> **ページ本文**:
---*---
また、前記支柱11、ブラケット31、連結材33等々を適宜選定して、使用者が好むサイズのラック1を自在に組み立て形成することができる。
【0055】
また、全体として組み立てがネジ、ボルト、ナット等を要することなく組み立てが簡略容易である。
【0056】
更に、前記連結具21により2本の支柱11を連結状態とした連結支柱11Aを作成するとき、前記連結具21における前記折り返し挟み込み片22の長さ方向中央部内にストッパー突部23を備えることから、各連結支柱11Aを正確に均等な長さとし、各段付き受穴13の位置を揃えることが容易となり、これにより、隣り合う連結支柱11Aの各段付き受穴13に取り付けるブラケット31の配置、更にはブラケット31上に設置する棚板51の配置を高精度なものとすることができ、全体として強固な物品支持構造を有する組み立て式のラック1を得ることができる。
【0057】
本実施例に係る組み立て式のラック1は、前記ブラケット31の係合端部32には、前記連結支柱11A(又は支柱11)の段付き受穴13に嵌め込まれ、ハンマー61による殴打力の作用により段付き受穴13の狭幅部分に圧接するハの字状の突起部35を具備することから、ネジ等を使用することなく前記ブラケット31の係合端部32を前記連結支柱11A(又は支柱11)に強固に取り付けることができる。
---*---
> **課題の要件**:
上のラックの説明文のうち、「また、前記支柱11、ブラケッ」から「固に取り付けることができる。」までの部分を一字も変えずに書き写せ。
---*---
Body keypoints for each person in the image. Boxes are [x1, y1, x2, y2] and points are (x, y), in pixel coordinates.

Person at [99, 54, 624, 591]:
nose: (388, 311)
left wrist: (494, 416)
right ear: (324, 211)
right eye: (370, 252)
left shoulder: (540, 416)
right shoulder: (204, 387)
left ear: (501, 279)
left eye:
---*---
> **課題への解答**:
また、前記支柱11、ブラケット31、連結材33等々を適宜選定して、使用者が好むサイズのラック1を自在に組み立て形成することができる。
【0055】
また、全体として組み立てがネジ、ボルト、ナット等を要することなく組み立てが簡略容易である。
【0056】
更に、前記連結具21により2本の支柱11を連結状態とした連結支柱11Aを作成するとき、前記連結具21における前記折り返し挟み込み片22の長さ方向中央部内にストッパー突部23を備えることから、各連結支柱11Aを正確に均等な長さとし、各段付き受穴13の位置を揃えることが容易となり、これにより、隣り合う連結支柱11Aの各段付き受穴13に取り付けるブラケット31の配置、更にはブラケット31上に設置する棚板51の配置を高精度なものとすることができ、全体として強固な物品支持構造を有する組み立て式のラック1を得ることができる。
【0057】
本実施例に係る組み立て式のラック1は、前記ブラケット31の係合端部32には、前記連結支柱11A(又は支柱11)の段付き受穴13に嵌め込まれ、ハンマー61による殴打力の作用により段付き受穴13の狭幅部分に圧接するハの字状の突起部35を具備することから、ネジ等を使用することなく前記ブラケット31の係合端部32を前記連結支柱11A(又は支柱11)に強固に取り付けることができる。